Sarebbero 700 gli jihadisti turchi che si sono uniti agli estremisti in Siria e in Iraq e di cui il ministro degli Esteri Mevlut Cavusoglu teme il ritorno in patria. “Una preoccupazione comune rispetto ai foreign fighters è: cosa accadrà quando rientreranno nei loro Paesi? Questo preoccupa anche noi'” , ha detto Cavusoglu ai giornalisti.
“Ogni Paese può essere un obiettivo di Daesh – ha affermato il ministro usando l’acronimo arabo per l’Is – e la Turchia è sempre stata nel mirino dei terroristi, al di là delle misure adottate”. Il motivo è che non è mancato di condannare il gruppo in quanto “spietata organizzazione terroristica che non rappresenta in alcun modo l’Islam” e per aver difeso questa posizione, ha aggiunto “dobbiamo essere cauti e prendere le necessarie misure”.

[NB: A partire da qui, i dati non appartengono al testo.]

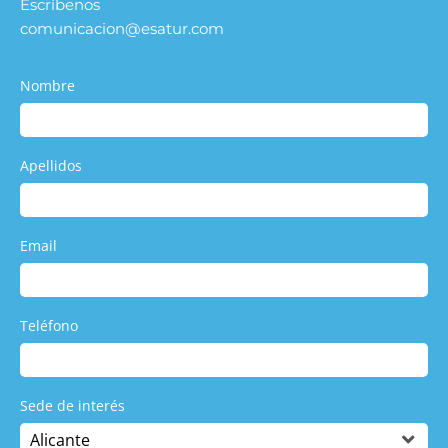
Escríbenos
comunicacion@esatur.com
Nombre
Apellidos
Email
Teléfono
Sede de interés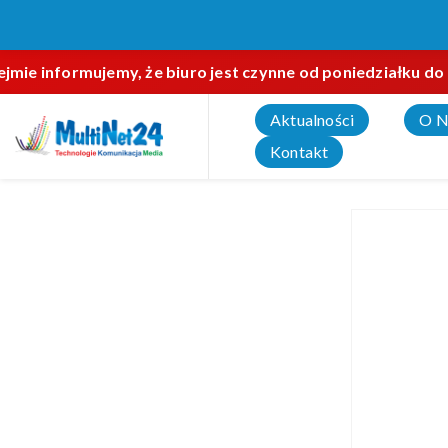
mie informujemy, że biuro jest czynne od poniedziałku do 
Aktualności
O N
Kontakt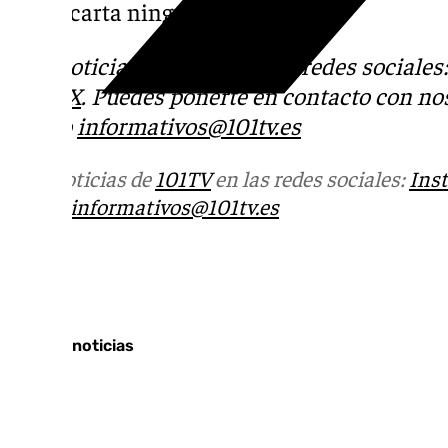
se descarta ninguna hipótesis».
Más noticias de
101TV
en las redes sociales
Tok
o
X
. Puedes ponerte en contacto con nos
correo
informativos@101tv.es
Más noticias de
101TV
en las redes sociales:
Ins
correo
informativos@101tv.es
Tags:
Últimas noticias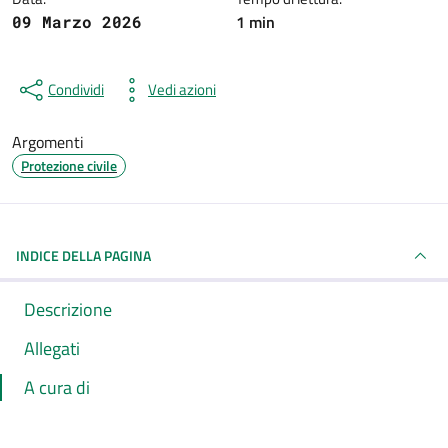
1 min
09 Marzo 2026
Condividi
Vedi azioni
Argomenti
Protezione civile
INDICE DELLA PAGINA
Descrizione
Allegati
A cura di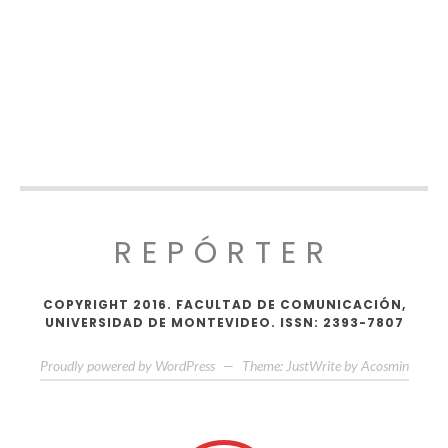
REPÓRTER
COPYRIGHT 2016. FACULTAD DE COMUNICACIÓN,
UNIVERSIDAD DE MONTEVIDEO. ISSN: 2393-7807
Proudly powered by WordPress
—
Theme: JustWrite by
Acosmin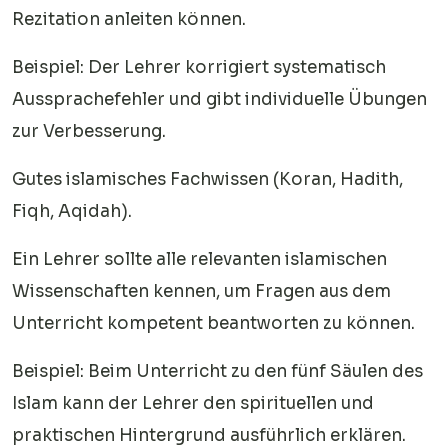
Rezitation anleiten können.
Beispiel: Der Lehrer korrigiert systematisch
Aussprachefehler und gibt individuelle Übungen
zur Verbesserung.
Gutes islamisches Fachwissen (Koran, Hadith,
Fiqh, Aqidah).
Ein Lehrer sollte alle relevanten islamischen
Wissenschaften kennen, um Fragen aus dem
Unterricht kompetent beantworten zu können.
Beispiel: Beim Unterricht zu den fünf Säulen des
Islam kann der Lehrer den spirituellen und
praktischen Hintergrund ausführlich erklären.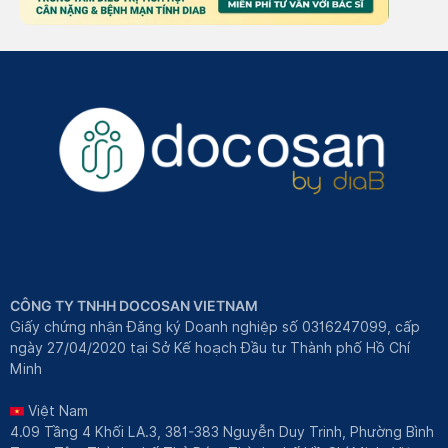
CÔNG TY TNHH DOCOSAN VIETNAM
Giấy chứng nhận Đăng ký Doanh nghiệp số 0316247099, cấp
ngày 27/04/2020 tại Sở Kế hoạch Đầu tư Thành phố Hồ Chí
Minh
Việt Nam
4.09 Tầng 4 Khối LA.3, 381-383 Nguyễn Duy Trinh, Phường Bình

Da tempo il Paese sarebbe sotto accusa perché permetterebbe il passaggio di combattenti jihadisti verso la Siria e l’Iraq. Le critiche a riguardo si sono inasprite da quando lunedì è stato reso noto che Hayat Boumedienne, compagna del killer nel minimarket di Parigi, è entrata in Siria attraverso la Turchia qualche giorno prima degli attacchi. In risposta a questi sospetti Cavusoglu ha precisato che le autorità francesi erano state avvisate ma non hanno agito sulle informazioni fornite da Ankara, inoltre dalla capitale è stato vietato l’ingresso a 7.250 persone dall’estero che volevano unirsi all’Isis e 1.160 volontari jihadisti sono stati espulsi. Il ministro ha aggiunto inoltre che il Paese sta prendendo “misure estreme” per garantire la sicurezza lungo i 911 chilometri di confine con la Siria, anche se “un passaggio si può sempre trovare”.